Our rating of this location improved. We rated it as good because:

  • The service had enough staff to care for patients and keep them safe. Staff had training in key skills, understood how to protect patients from abuse, and managed safety well. The service-controlled infection risk well. Staff assessed most patient risks, acted on them and kept good care records. They managed medicines well. The service managed safety incidents well and learned lessons from them.
  • Staff provided good care and treatment, gave patients enough to eat and drink. Staff gave patients pain relief. Managers monitored the effectiveness of the service and made sure staff were competent. Staff worked well together for the benefit of patients, advised them on how to lead healthier lives, supported them to make decisions about their care, and had access to good information. Key services were available seven days a week.
  • Staff treated patients with compassion and kindness, respected their privacy and dignity, took account of their individual needs, and helped them understand their conditions. They provided emotional support to patients, families, and carers.
  • The service planned care to meet the needs of local people, took account of patients’ individual needs, and made it easy for people to give feedback. People could access the service when they needed it and did not have to wait too long for treatment.
  • Leaders ran services well using reliable information systems and supported staff to develop their skills. Staff understood the service’s vision and values, and how to apply them in their work. Staff felt respected, supported and valued. They were focused on the needs of patients receiving care. Staff were clear about their roles and accountabilities. The service engaged well with patients and the community to plan and manage services and all staff were committed to improving services continually.
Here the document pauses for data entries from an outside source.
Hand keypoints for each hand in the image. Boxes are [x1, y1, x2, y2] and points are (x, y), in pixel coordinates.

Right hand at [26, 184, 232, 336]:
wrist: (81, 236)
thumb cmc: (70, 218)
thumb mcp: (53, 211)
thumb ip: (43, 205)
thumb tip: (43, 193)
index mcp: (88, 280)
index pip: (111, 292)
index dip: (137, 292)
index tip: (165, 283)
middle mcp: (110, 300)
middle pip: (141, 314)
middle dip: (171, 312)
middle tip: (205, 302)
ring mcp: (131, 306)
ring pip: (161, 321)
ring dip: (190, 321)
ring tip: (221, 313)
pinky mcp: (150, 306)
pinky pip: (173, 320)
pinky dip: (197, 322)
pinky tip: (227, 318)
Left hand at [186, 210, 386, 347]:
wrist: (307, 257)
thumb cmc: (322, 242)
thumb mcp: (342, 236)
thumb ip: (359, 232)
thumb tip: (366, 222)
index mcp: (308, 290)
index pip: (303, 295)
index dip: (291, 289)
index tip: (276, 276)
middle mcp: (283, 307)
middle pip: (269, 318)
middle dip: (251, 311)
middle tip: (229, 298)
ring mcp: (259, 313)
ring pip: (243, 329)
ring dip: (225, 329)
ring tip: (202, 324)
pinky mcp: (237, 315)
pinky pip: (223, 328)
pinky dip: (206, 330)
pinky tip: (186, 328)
  • The theatre doors did not stay open: staff said a quote to replace the doors had been obtained; in the interim this was identified as a risk on the risk register.
  • The resident medical officer did not attend all meetings which were relevant to them.
  • Oxygen prescribing was inconsistent in that the dose and frequency of oxygen administration was not documented clearly in one patient’s prescription chart.
  • Environmental temperature monitoring in the ward dirty utility area had not been reported when the agreed temperature was exceeded.
  • We observed staff interaction with two patients and observed on both occasions the patients were not asked to confirm their pain scores.


  • Although items of equipment we checked were in date for service, labels indicating service dates were obscured on some items. We noted monthly reports are run to assure all hospital equipment is in date.
  • Although patient records were complete some were not in chronological order or integrated into the care records.

Diagnostic imaging:

  • Although not part of the inspection we visited the reception desk in the reception area under construction. We subsequently spoke with the registered manager to ensure the reception desk area was wheelchair accessible, reflecting the requirements of patients with a physical disability. The hospital immediately reflected our comments in the project construction. Following the inspection, the provider confirmed the following. We have reviewed the wheelchair accessibility at the imaging reception desk to ensure wheelchair accessibility and we are assured that access is available at main reception desk.
  • Although items of equipment we checked were in date for service, labels indicating service dates were obscured on some items. We noted monthly reports are run to assure all hospital equipment is in date.
  • For the visiting mobile magnetic resonance imaging vehicle, we were assured that when this service is on site it falls under the hospital’s policy and governance processes. However, on inspection we did not find these processes were documented.